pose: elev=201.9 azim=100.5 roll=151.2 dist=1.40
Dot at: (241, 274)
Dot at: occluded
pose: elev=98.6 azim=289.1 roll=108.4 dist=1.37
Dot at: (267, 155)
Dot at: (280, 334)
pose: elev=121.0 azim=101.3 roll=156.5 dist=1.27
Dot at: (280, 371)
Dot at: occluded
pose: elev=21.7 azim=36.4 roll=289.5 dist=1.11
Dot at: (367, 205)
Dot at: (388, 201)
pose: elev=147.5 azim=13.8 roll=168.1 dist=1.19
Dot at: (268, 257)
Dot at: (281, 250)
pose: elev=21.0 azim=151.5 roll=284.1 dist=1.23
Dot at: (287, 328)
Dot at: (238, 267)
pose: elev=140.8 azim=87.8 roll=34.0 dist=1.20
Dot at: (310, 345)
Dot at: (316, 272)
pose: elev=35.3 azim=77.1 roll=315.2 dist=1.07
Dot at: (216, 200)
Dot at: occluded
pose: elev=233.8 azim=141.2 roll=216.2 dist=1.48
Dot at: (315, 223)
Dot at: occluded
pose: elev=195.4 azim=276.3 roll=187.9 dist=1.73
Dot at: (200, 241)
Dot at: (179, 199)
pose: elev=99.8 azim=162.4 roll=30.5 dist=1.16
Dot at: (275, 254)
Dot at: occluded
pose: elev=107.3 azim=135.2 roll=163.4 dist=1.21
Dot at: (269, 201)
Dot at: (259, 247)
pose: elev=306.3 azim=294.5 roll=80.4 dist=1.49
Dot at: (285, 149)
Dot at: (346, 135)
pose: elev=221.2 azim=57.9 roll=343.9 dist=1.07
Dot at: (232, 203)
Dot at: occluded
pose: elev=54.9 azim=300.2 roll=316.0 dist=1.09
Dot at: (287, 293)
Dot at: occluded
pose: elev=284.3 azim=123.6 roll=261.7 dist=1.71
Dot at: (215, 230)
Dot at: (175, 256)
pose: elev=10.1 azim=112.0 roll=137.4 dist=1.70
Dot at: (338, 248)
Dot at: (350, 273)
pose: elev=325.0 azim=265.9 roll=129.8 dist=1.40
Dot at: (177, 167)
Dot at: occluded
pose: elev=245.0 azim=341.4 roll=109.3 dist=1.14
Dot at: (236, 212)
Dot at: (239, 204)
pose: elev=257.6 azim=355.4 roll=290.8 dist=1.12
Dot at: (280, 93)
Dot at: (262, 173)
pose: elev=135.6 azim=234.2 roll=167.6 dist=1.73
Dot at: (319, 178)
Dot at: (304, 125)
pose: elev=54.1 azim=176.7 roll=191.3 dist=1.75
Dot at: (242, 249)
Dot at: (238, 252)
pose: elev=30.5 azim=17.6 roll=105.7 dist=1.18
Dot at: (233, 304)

### Aim
Rewrite all of the lines above, changing each "pose" to "camera" and keeping everything else the same.

### Task result
camera: elev=201.9 azim=100.5 roll=151.2 dist=1.40
Dot at: (241, 274)
Dot at: occluded
camera: elev=98.6 azim=289.1 roll=108.4 dist=1.37
Dot at: (267, 155)
Dot at: (280, 334)
camera: elev=121.0 azim=101.3 roll=156.5 dist=1.27
Dot at: (280, 371)
Dot at: occluded
camera: elev=21.7 azim=36.4 roll=289.5 dist=1.11
Dot at: (367, 205)
Dot at: (388, 201)
camera: elev=147.5 azim=13.8 roll=168.1 dist=1.19
Dot at: (268, 257)
Dot at: (281, 250)
camera: elev=21.0 azim=151.5 roll=284.1 dist=1.23
Dot at: (287, 328)
Dot at: (238, 267)
camera: elev=140.8 azim=87.8 roll=34.0 dist=1.20
Dot at: (310, 345)
Dot at: (316, 272)
camera: elev=35.3 azim=77.1 roll=315.2 dist=1.07
Dot at: (216, 200)
Dot at: occluded
camera: elev=233.8 azim=141.2 roll=216.2 dist=1.48
Dot at: (315, 223)
Dot at: occluded
camera: elev=195.4 azim=276.3 roll=187.9 dist=1.73
Dot at: (200, 241)
Dot at: (179, 199)
camera: elev=99.8 azim=162.4 roll=30.5 dist=1.16
Dot at: (275, 254)
Dot at: occluded
camera: elev=107.3 azim=135.2 roll=163.4 dist=1.21
Dot at: (269, 201)
Dot at: (259, 247)
camera: elev=306.3 azim=294.5 roll=80.4 dist=1.49
Dot at: (285, 149)
Dot at: (346, 135)
camera: elev=221.2 azim=57.9 roll=343.9 dist=1.07
Dot at: (232, 203)
Dot at: occluded
camera: elev=54.9 azim=300.2 roll=316.0 dist=1.09
Dot at: (287, 293)
Dot at: occluded
camera: elev=284.3 azim=123.6 roll=261.7 dist=1.71
Dot at: (215, 230)
Dot at: (175, 256)
camera: elev=10.1 azim=112.0 roll=137.4 dist=1.70
Dot at: (338, 248)
Dot at: (350, 273)
camera: elev=325.0 azim=265.9 roll=129.8 dist=1.40
Dot at: (177, 167)
Dot at: occluded
camera: elev=245.0 azim=341.4 roll=109.3 dist=1.14
Dot at: (236, 212)
Dot at: (239, 204)
camera: elev=257.6 azim=355.4 roll=290.8 dist=1.12
Dot at: (280, 93)
Dot at: (262, 173)
camera: elev=135.6 azim=234.2 roll=167.6 dist=1.73
Dot at: (319, 178)
Dot at: (304, 125)
camera: elev=54.1 azim=176.7 roll=191.3 dist=1.75
Dot at: (242, 249)
Dot at: (238, 252)
camera: elev=30.5 azim=17.6 roll=105.7 dist=1.18
Dot at: (233, 304)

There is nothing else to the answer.